## Exercise inputs

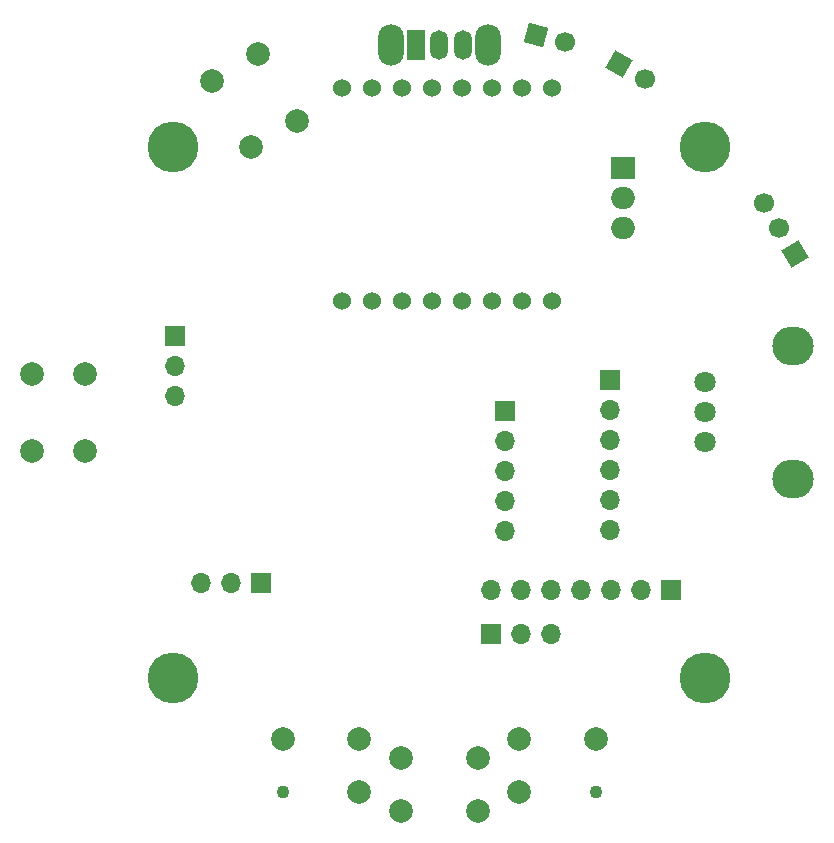
<source format=gbs>
%TF.GenerationSoftware,KiCad,Pcbnew,8.0.4*%
%TF.CreationDate,2024-08-29T16:54:05+02:00*%
%TF.ProjectId,smartEggTimer,736d6172-7445-4676-9754-696d65722e6b,rev?*%
%TF.SameCoordinates,Original*%
%TF.FileFunction,Soldermask,Bot*%
%TF.FilePolarity,Negative*%
%FSLAX46Y46*%
G04 Gerber Fmt 4.6, Leading zero omitted, Abs format (unit mm)*
G04 Created by KiCad (PCBNEW 8.0.4) date 2024-08-29 16:54:05*
%MOMM*%
%LPD*%
G01*
G04 APERTURE LIST*
G04 Aperture macros list*
%AMHorizOval*
0 Thick line with rounded ends*
0 $1 width*
0 $2 $3 position (X,Y) of the first rounded end (center of the circle)*
0 $4 $5 position (X,Y) of the second rounded end (center of the circle)*
0 Add line between two ends*
20,1,$1,$2,$3,$4,$5,0*
0 Add two circle primitives to create the rounded ends*
1,1,$1,$2,$3*
1,1,$1,$4,$5*%
%AMRotRect*
0 Rectangle, with rotation*
0 The origin of the aperture is its center*
0 $1 length*
0 $2 width*
0 $3 Rotation angle, in degrees counterclockwise*
0 Add horizontal line*
21,1,$1,$2,0,0,$3*%
G04 Aperture macros list end*
%ADD10C,1.800000*%
%ADD11O,3.500000X3.300000*%
%ADD12C,1.100000*%
%ADD13C,2.000000*%
%ADD14R,1.700000X1.700000*%
%ADD15O,1.700000X1.700000*%
%ADD16C,1.524000*%
%ADD17C,4.300000*%
%ADD18RotRect,1.700000X1.700000X60.000000*%
%ADD19HorizOval,1.700000X0.000000X0.000000X0.000000X0.000000X0*%
%ADD20RotRect,1.700000X1.700000X211.000000*%
%ADD21HorizOval,1.700000X0.000000X0.000000X0.000000X0.000000X0*%
%ADD22R,2.000000X1.905000*%
%ADD23O,2.000000X1.905000*%
%ADD24RotRect,1.700000X1.700000X75.000000*%
%ADD25HorizOval,1.700000X0.000000X0.000000X0.000000X0.000000X0*%
%ADD26O,2.200000X3.500000*%
%ADD27R,1.500000X2.500000*%
%ADD28O,1.500000X2.500000*%
G04 APERTURE END LIST*
D10*
%TO.C,SW2*%
X122489000Y-97460000D03*
X122489000Y-102540000D03*
D11*
X129989000Y-94400000D03*
D10*
X122489000Y-100000000D03*
D11*
X129989000Y-105600000D03*
%TD*%
D12*
%TO.C,SW6*%
X113250000Y-132120000D03*
D13*
X106750000Y-132120000D03*
X113250000Y-127620000D03*
X106750000Y-127620000D03*
%TD*%
D14*
%TO.C,J7*%
X77600000Y-93520000D03*
D15*
X77600000Y-96060000D03*
X77600000Y-98600000D03*
%TD*%
D14*
%TO.C,J2*%
X104425000Y-118725000D03*
D15*
X106965000Y-118725000D03*
X109505000Y-118725000D03*
%TD*%
D13*
%TO.C,SW4*%
X103250000Y-133750000D03*
X96750000Y-133750000D03*
X103250000Y-129250000D03*
X96750000Y-129250000D03*
%TD*%
%TO.C,SW3*%
X65500000Y-103250000D03*
X65500000Y-96750000D03*
X70000000Y-103250000D03*
X70000000Y-96750000D03*
%TD*%
D16*
%TO.C,DFPlayerMini1*%
X91740000Y-72525000D03*
X94280000Y-72525000D03*
X96820000Y-72525000D03*
X99360000Y-72525000D03*
X101900000Y-72525000D03*
X104440000Y-72525000D03*
X106980000Y-72525000D03*
X109520000Y-72525000D03*
X109520000Y-90559000D03*
X106980000Y-90559000D03*
X104440000Y-90559000D03*
X101900000Y-90559000D03*
X99360000Y-90559000D03*
X96820000Y-90559000D03*
X94280000Y-90559000D03*
X91740000Y-90559000D03*
%TD*%
D12*
%TO.C,SW5*%
X86750000Y-132120000D03*
D13*
X93250000Y-132120000D03*
X93250000Y-127620000D03*
X86750000Y-127620000D03*
%TD*%
D14*
%TO.C,J1*%
X105600000Y-99840000D03*
D15*
X105600000Y-102380000D03*
X105600000Y-104920000D03*
X105600000Y-107460000D03*
X105600000Y-110000000D03*
%TD*%
D17*
%TO.C,H2*%
X122500000Y-77500000D03*
%TD*%
%TO.C,H8*%
X122500000Y-122500000D03*
%TD*%
%TO.C,H1*%
X77500000Y-77500000D03*
%TD*%
D18*
%TO.C,J5*%
X115200000Y-70530000D03*
D19*
X117399705Y-71800000D03*
%TD*%
D20*
%TO.C,J8*%
X130108197Y-86577205D03*
D21*
X128800000Y-84400000D03*
X127491804Y-82222795D03*
%TD*%
D14*
%TO.C,J3*%
X84925000Y-114400000D03*
D15*
X82385000Y-114400000D03*
X79845000Y-114400000D03*
%TD*%
D14*
%TO.C,J4*%
X114475000Y-97260000D03*
D15*
X114475000Y-99800000D03*
X114475000Y-102340000D03*
X114475000Y-104880000D03*
X114475000Y-107420000D03*
X114475000Y-109960000D03*
%TD*%
D22*
%TO.C,Q1*%
X115550000Y-79310000D03*
D23*
X115550000Y-81850000D03*
X115550000Y-84390000D03*
%TD*%
D14*
%TO.C,OLED-15W-C1*%
X119640000Y-115000000D03*
D15*
X117100000Y-115000000D03*
X114560000Y-115000000D03*
X112020000Y-115000000D03*
X109480000Y-115000000D03*
X106940000Y-115000000D03*
X104400000Y-115000000D03*
%TD*%
D17*
%TO.C,H3*%
X77500000Y-122500000D03*
%TD*%
D24*
%TO.C,J6*%
X108200000Y-68000000D03*
D25*
X110653452Y-68657400D03*
%TD*%
D26*
%TO.C,SW7*%
X95900000Y-68890001D03*
X104100002Y-68889999D03*
D27*
X98000001Y-68890000D03*
D28*
X100000000Y-68890000D03*
X102000002Y-68890000D03*
%TD*%
D13*
%TO.C,SW1*%
X87925000Y-75304165D03*
X84675000Y-69675000D03*
X84027886Y-77554166D03*
X80777885Y-71925000D03*
%TD*%
M02*

</source>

## Activity
Return the listing above in full and exactly, omitting all pictures.

## Answer to this exercise
<source format=gbs>
%TF.GenerationSoftware,KiCad,Pcbnew,8.0.4*%
%TF.CreationDate,2024-08-29T16:54:05+02:00*%
%TF.ProjectId,smartEggTimer,736d6172-7445-4676-9754-696d65722e6b,rev?*%
%TF.SameCoordinates,Original*%
%TF.FileFunction,Soldermask,Bot*%
%TF.FilePolarity,Negative*%
%FSLAX46Y46*%
G04 Gerber Fmt 4.6, Leading zero omitted, Abs format (unit mm)*
G04 Created by KiCad (PCBNEW 8.0.4) date 2024-08-29 16:54:05*
%MOMM*%
%LPD*%
G01*
G04 APERTURE LIST*
G04 Aperture macros list*
%AMHorizOval*
0 Thick line with rounded ends*
0 $1 width*
0 $2 $3 position (X,Y) of the first rounded end (center of the circle)*
0 $4 $5 position (X,Y) of the second rounded end (center of the circle)*
0 Add line between two ends*
20,1,$1,$2,$3,$4,$5,0*
0 Add two circle primitives to create the rounded ends*
1,1,$1,$2,$3*
1,1,$1,$4,$5*%
%AMRotRect*
0 Rectangle, with rotation*
0 The origin of the aperture is its center*
0 $1 length*
0 $2 width*
0 $3 Rotation angle, in degrees counterclockwise*
0 Add horizontal line*
21,1,$1,$2,0,0,$3*%
G04 Aperture macros list end*
%ADD10C,1.800000*%
%ADD11O,3.500000X3.300000*%
%ADD12C,1.100000*%
%ADD13C,2.000000*%
%ADD14R,1.700000X1.700000*%
%ADD15O,1.700000X1.700000*%
%ADD16C,1.524000*%
%ADD17C,4.300000*%
%ADD18RotRect,1.700000X1.700000X60.000000*%
%ADD19HorizOval,1.700000X0.000000X0.000000X0.000000X0.000000X0*%
%ADD20RotRect,1.700000X1.700000X211.000000*%
%ADD21HorizOval,1.700000X0.000000X0.000000X0.000000X0.000000X0*%
%ADD22R,2.000000X1.905000*%
%ADD23O,2.000000X1.905000*%
%ADD24RotRect,1.700000X1.700000X75.000000*%
%ADD25HorizOval,1.700000X0.000000X0.000000X0.000000X0.000000X0*%
%ADD26O,2.200000X3.500000*%
%ADD27R,1.500000X2.500000*%
%ADD28O,1.500000X2.500000*%
G04 APERTURE END LIST*
D10*
%TO.C,SW2*%
X122489000Y-97460000D03*
X122489000Y-102540000D03*
D11*
X129989000Y-94400000D03*
D10*
X122489000Y-100000000D03*
D11*
X129989000Y-105600000D03*
%TD*%
D12*
%TO.C,SW6*%
X113250000Y-132120000D03*
D13*
X106750000Y-132120000D03*
X113250000Y-127620000D03*
X106750000Y-127620000D03*
%TD*%
D14*
%TO.C,J7*%
X77600000Y-93520000D03*
D15*
X77600000Y-96060000D03*
X77600000Y-98600000D03*
%TD*%
D14*
%TO.C,J2*%
X104425000Y-118725000D03*
D15*
X106965000Y-118725000D03*
X109505000Y-118725000D03*
%TD*%
D13*
%TO.C,SW4*%
X103250000Y-133750000D03*
X96750000Y-133750000D03*
X103250000Y-129250000D03*
X96750000Y-129250000D03*
%TD*%
%TO.C,SW3*%
X65500000Y-103250000D03*
X65500000Y-96750000D03*
X70000000Y-103250000D03*
X70000000Y-96750000D03*
%TD*%
D16*
%TO.C,DFPlayerMini1*%
X91740000Y-72525000D03*
X94280000Y-72525000D03*
X96820000Y-72525000D03*
X99360000Y-72525000D03*
X101900000Y-72525000D03*
X104440000Y-72525000D03*
X106980000Y-72525000D03*
X109520000Y-72525000D03*
X109520000Y-90559000D03*
X106980000Y-90559000D03*
X104440000Y-90559000D03*
X101900000Y-90559000D03*
X99360000Y-90559000D03*
X96820000Y-90559000D03*
X94280000Y-90559000D03*
X91740000Y-90559000D03*
%TD*%
D12*
%TO.C,SW5*%
X86750000Y-132120000D03*
D13*
X93250000Y-132120000D03*
X93250000Y-127620000D03*
X86750000Y-127620000D03*
%TD*%
D14*
%TO.C,J1*%
X105600000Y-99840000D03*
D15*
X105600000Y-102380000D03*
X105600000Y-104920000D03*
X105600000Y-107460000D03*
X105600000Y-110000000D03*
%TD*%
D17*
%TO.C,H2*%
X122500000Y-77500000D03*
%TD*%
%TO.C,H8*%
X122500000Y-122500000D03*
%TD*%
%TO.C,H1*%
X77500000Y-77500000D03*
%TD*%
D18*
%TO.C,J5*%
X115200000Y-70530000D03*
D19*
X117399705Y-71800000D03*
%TD*%
D20*
%TO.C,J8*%
X130108197Y-86577205D03*
D21*
X128800000Y-84400000D03*
X127491804Y-82222795D03*
%TD*%
D14*
%TO.C,J3*%
X84925000Y-114400000D03*
D15*
X82385000Y-114400000D03*
X79845000Y-114400000D03*
%TD*%
D14*
%TO.C,J4*%
X114475000Y-97260000D03*
D15*
X114475000Y-99800000D03*
X114475000Y-102340000D03*
X114475000Y-104880000D03*
X114475000Y-107420000D03*
X114475000Y-109960000D03*
%TD*%
D22*
%TO.C,Q1*%
X115550000Y-79310000D03*
D23*
X115550000Y-81850000D03*
X115550000Y-84390000D03*
%TD*%
D14*
%TO.C,OLED-15W-C1*%
X119640000Y-115000000D03*
D15*
X117100000Y-115000000D03*
X114560000Y-115000000D03*
X112020000Y-115000000D03*
X109480000Y-115000000D03*
X106940000Y-115000000D03*
X104400000Y-115000000D03*
%TD*%
D17*
%TO.C,H3*%
X77500000Y-122500000D03*
%TD*%
D24*
%TO.C,J6*%
X108200000Y-68000000D03*
D25*
X110653452Y-68657400D03*
%TD*%
D26*
%TO.C,SW7*%
X95900000Y-68890001D03*
X104100002Y-68889999D03*
D27*
X98000001Y-68890000D03*
D28*
X100000000Y-68890000D03*
X102000002Y-68890000D03*
%TD*%
D13*
%TO.C,SW1*%
X87925000Y-75304165D03*
X84675000Y-69675000D03*
X84027886Y-77554166D03*
X80777885Y-71925000D03*
%TD*%
M02*

</source>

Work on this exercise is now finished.